もし、明智光秀が秀吉の援軍に向かったら? 32 四国編
七月二十日には讃岐、伊予はほぼ織田軍の手に落ち、西長尾城の兵と轟城から進軍する毛利本隊で睨みを利かせ元親を白地城に釘付けにしながら、阿波に転進した秀吉は三好勢に加勢する。
ここまでは膠着状態が続いていた阿波も戦況もこれによって一挙に動く。
まず、重清城が抜かれ、白地城への三方向が確立する。
阿波から海沿いに土佐へ向かうルートに点在する城も次々と開城を続け、土佐侵入もまもなくという状況になる。

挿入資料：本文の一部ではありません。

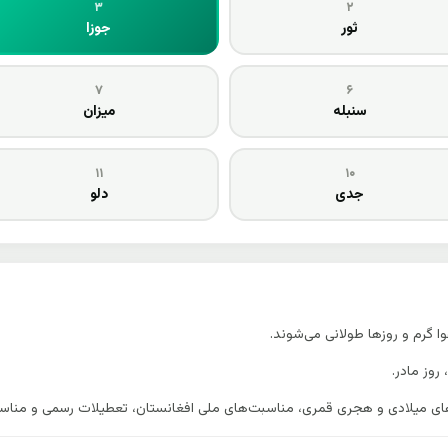
۳
۲
ثور
جوزا
۷
۶
سنبله
میزان
۱۱
۱۰
جدی
دلو
 گرم و روزها طولانی می‌شوند.
روز مادر.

この状況においても元親は白地城、そして、土佐本国での決戦を主張していた。
もちろん土佐国内で戦えば一領具足の真価が発揮でき、やってきた織田軍を叩ける。
そこで交渉すれば満足できるものが得られる。
それが元親の目算であった。
だが、家臣たちは別の考えをもっていた。
そう。
このまま戦えば、元親の言葉どおり織田軍に損害を与えることはできるが、そうなってしまえば、停戦の目はない。
信長は間違いなく長曾我部が滅ぶまで戦いを続ける。
長曾我部が生き残るためにはそうならぬうちに和議を結ぶべき。
長曾我部の内部がふたつに分離しかかったところで土佐から急使が白地城にやってくる。